#### [EXPLORE THE MATERIAL]
1 - Reproduce the Snakemake passage between "In Figure 3, we" and "in subsection 3.3.", inclusive.
2 - Answer these questions from the Snakemake passage:
(a) Through which framework can the automatically generated unit tests be executed?
(b) How many lines of the example need Snakemake-specific knowledge?
(c) What function name is offered as a replacement for the lambda expression?
3 - Decide whether each statement agrees with the Snakemake passage, answering yes or no and quoting the words that settle it:
(a) The time Snakemake needs to obtain the graph of jobs grows linearly with the number of jobs.
(b) The byte-by-byte comparison of generated results cannot be changed by the user.
(c) The Dale-Chall formula bases its score on the length of sentences.

From this inference, Snakemake obtains a directed acyclic graph of jobs (DAG, see Figure 3b). The time needed for this is linear in the number of jobs involved in the workflow, and negligible compared to the usual runtimes of the workflow steps (see subsection 3.5).

Figure 3a illustrates all major design patterns needed to define workflows with Snakemake: workflow configuration (line 1), aggregations (line 5–8), specific (line 33–43) and generic (line 45–53) transformations, target rules (line 3–8), log file definition, software stack definition, as well as shell command, script, and wrapper integration. subsection 3.2 presents additional patterns that are helpful in certain situations (e.g. conditional execution, iteration, exploration of large parameter spaces, benchmarking, scatter/gather).

2.1.1 Automated unit test generation. When maintaining and developing a production workflow, it is important to test each contained step, ideally upon every change to the workflow code. In software development, such tests are called unit tests³¹. From a given source workflow with already computed results that have been checked for correctness, Snakemake can automatically generate a suite of unit tests, which can be executed via the Pytest framework (https://pytest.org). Each unit test consists of the execution of one rule, using input data taken from the source workflow. The generated results are by default compared byte-by-byte against the results given by in the source workflow. However, this behavior can be overwritten by the user. It is advisable to keep the input datasets of the source workflow small in order to ensure that unit tests finish quickly.

2.2 Readability

The workflow definition language of Snakemake is designed to allow maximum readability, which is crucial for transparency and adaptability. For natural-language readability, the occurrence of known words is important. For example, the Dale-Chall readability formula derives a score from the fraction of potentially unknown words (that do not occur in a list of common words) among all words in a text³². For workflow definition languages, one has to additionally consider whether punctuation and operator usage is intuitively understandable. When analyzing the above example workflow (Figure 3a) under these aspects, code statements fall into seven categories (subsection 3.3). In addition, for each statement, we can judge whether it

1. needs domain knowledge (from the field analyzed in the given workflow),
2. needs technical knowledge (e.g. about Unix-style shell commands or Python),
3. needs Snakemake knowledge,
4. is trivial (i.e., it should be understandable for everybody).

In Figure 3, we hypothesize the required knowledge for readability of each code line. Most statements are understandable with either general education, domain, or technical knowledge. In particular, only six lines need Snakemake-specific knowledge (Figure 3d). The rationale for each hypothesis can be found in subsection 3.3.

It should be highlighted that with production workflows, there will always be parts of the codebase that go beyond the simple example shown here, for example by using advanced design patterns (subsection 3.2), or various Python functions for retrieving parameter values, per-sample configurations, etc. Since Snakemake supports modularization of workflow definitions (subsubsection 2.2.1), it is however possible to hide more technical parts of the workflow definition (e.g. helper functions or variables) from readers that are just interested in a general overview. This way, workflows can try to keep a ratio between the different types of knowledge requirements that is similar to this example, while still allowing to easily enter the more complicated parts of the codebase. In the shown example, a good candidate for such a strategy is the lambda expression (Figure 3a, line 39) for retrieving the number of bins per country from the workflow configuration. While the used way of definition requires specific knowledge about Snakemake (and Python) when trying to understand the line, it can be simplified for a reader that just wants to get an overview of the workflow by replacing the statement with a function name, for example get_bins and moving the actual function into a separate file which is included into the main workflow definition (see subsubsection 2.2.1).

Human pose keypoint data
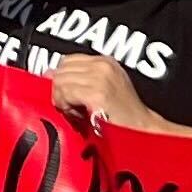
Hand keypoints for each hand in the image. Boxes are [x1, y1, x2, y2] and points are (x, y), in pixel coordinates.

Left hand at [47, 55, 162, 134]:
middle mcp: (103, 65)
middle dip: (60, 89)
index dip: (62, 78)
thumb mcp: (104, 88)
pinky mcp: (97, 94)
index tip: (67, 95)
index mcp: (105, 61)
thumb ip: (80, 79)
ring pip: (60, 81)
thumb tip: (49, 74)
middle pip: (61, 69)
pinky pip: (65, 93)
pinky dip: (65, 105)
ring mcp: (100, 78)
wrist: (142, 131)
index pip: (67, 60)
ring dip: (62, 99)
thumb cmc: (122, 116)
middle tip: (71, 107)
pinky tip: (76, 115)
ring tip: (75, 112)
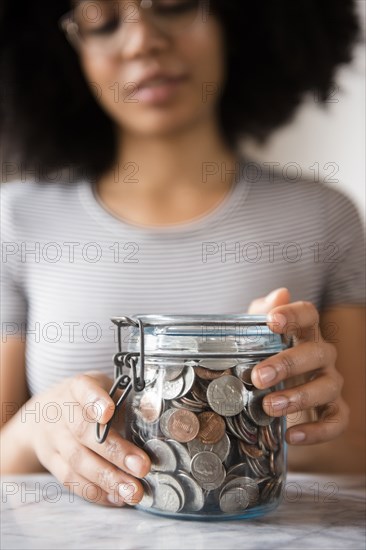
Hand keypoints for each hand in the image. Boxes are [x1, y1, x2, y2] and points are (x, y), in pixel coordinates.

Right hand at [27, 371, 150, 506]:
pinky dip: (94, 492)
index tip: (108, 412)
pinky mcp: (51, 462)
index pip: (84, 390)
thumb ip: (124, 398)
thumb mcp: (103, 387)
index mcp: (77, 388)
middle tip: (142, 467)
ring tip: (133, 491)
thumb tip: (153, 414)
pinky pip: (70, 480)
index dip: (95, 401)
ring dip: (107, 479)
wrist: (44, 413)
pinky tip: (116, 498)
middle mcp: (62, 412)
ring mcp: (54, 439)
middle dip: (114, 452)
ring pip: (77, 461)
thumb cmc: (86, 400)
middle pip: (83, 432)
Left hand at [248, 288, 348, 444]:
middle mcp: (321, 356)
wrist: (271, 399)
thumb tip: (279, 293)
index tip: (271, 321)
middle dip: (287, 364)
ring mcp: (330, 383)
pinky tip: (292, 436)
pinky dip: (316, 431)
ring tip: (269, 406)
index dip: (293, 315)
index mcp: (303, 333)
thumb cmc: (264, 360)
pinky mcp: (333, 412)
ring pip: (327, 387)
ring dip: (298, 396)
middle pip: (316, 353)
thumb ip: (260, 314)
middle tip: (258, 376)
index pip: (309, 315)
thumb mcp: (255, 337)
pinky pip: (335, 421)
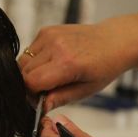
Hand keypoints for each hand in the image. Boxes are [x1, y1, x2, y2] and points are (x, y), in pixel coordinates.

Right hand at [18, 22, 135, 111]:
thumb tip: (41, 106)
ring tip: (51, 75)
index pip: (31, 82)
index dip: (31, 94)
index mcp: (67, 63)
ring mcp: (50, 35)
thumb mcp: (86, 90)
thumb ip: (60, 98)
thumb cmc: (105, 66)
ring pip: (23, 61)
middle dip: (31, 84)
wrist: (114, 41)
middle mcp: (55, 46)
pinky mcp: (47, 30)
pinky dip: (35, 60)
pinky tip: (52, 62)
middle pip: (24, 71)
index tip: (40, 99)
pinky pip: (30, 50)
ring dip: (31, 71)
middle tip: (47, 89)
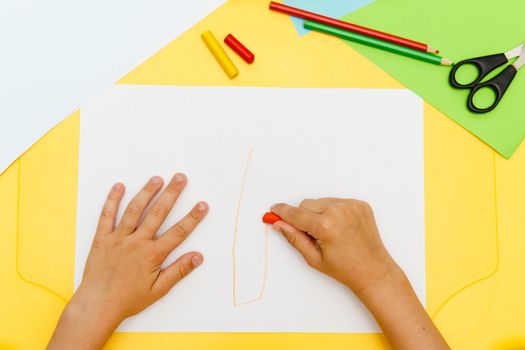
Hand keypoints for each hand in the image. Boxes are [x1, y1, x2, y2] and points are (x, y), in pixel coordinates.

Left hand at [48, 174, 207, 349]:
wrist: (97, 305)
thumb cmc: (128, 299)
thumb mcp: (158, 289)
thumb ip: (178, 271)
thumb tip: (198, 257)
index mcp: (152, 255)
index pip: (178, 232)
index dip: (192, 218)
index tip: (202, 205)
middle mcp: (137, 242)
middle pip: (158, 213)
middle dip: (171, 194)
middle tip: (180, 178)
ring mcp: (118, 238)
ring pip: (135, 210)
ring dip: (147, 192)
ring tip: (157, 178)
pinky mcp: (102, 238)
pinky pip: (107, 215)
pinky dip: (112, 200)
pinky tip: (119, 186)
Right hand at [271, 198, 395, 296]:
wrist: (374, 270)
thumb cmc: (345, 268)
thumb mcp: (313, 257)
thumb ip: (293, 238)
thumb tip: (278, 224)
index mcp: (325, 225)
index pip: (295, 214)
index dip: (282, 212)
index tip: (274, 209)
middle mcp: (339, 211)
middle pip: (306, 204)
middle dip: (304, 217)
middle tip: (312, 235)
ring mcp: (351, 206)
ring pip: (321, 201)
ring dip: (319, 213)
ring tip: (330, 232)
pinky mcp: (360, 204)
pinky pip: (336, 201)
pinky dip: (334, 211)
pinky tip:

#### [TASK RESULTS]
1 -
In Figure 3, we hypothesize the required knowledge for readability of each code line. Most statements are understandable with either general education, domain, or technical knowledge. In particular, only six lines need Snakemake-specific knowledge (Figure 3d). The rationale for each hypothesis can be found in subsection 3.3.

2 -
(a) The Pytest framework.
(b) Six lines.
(c) get_bins.

3 -
(a) Yes: "The time needed for this is linear in the number of jobs involved in the workflow"
(b) No: "However, this behavior can be overwritten by the user."
(c) No: "derives a score from the fraction of potentially unknown words (that do not occur in a list of common words) among all words in a text"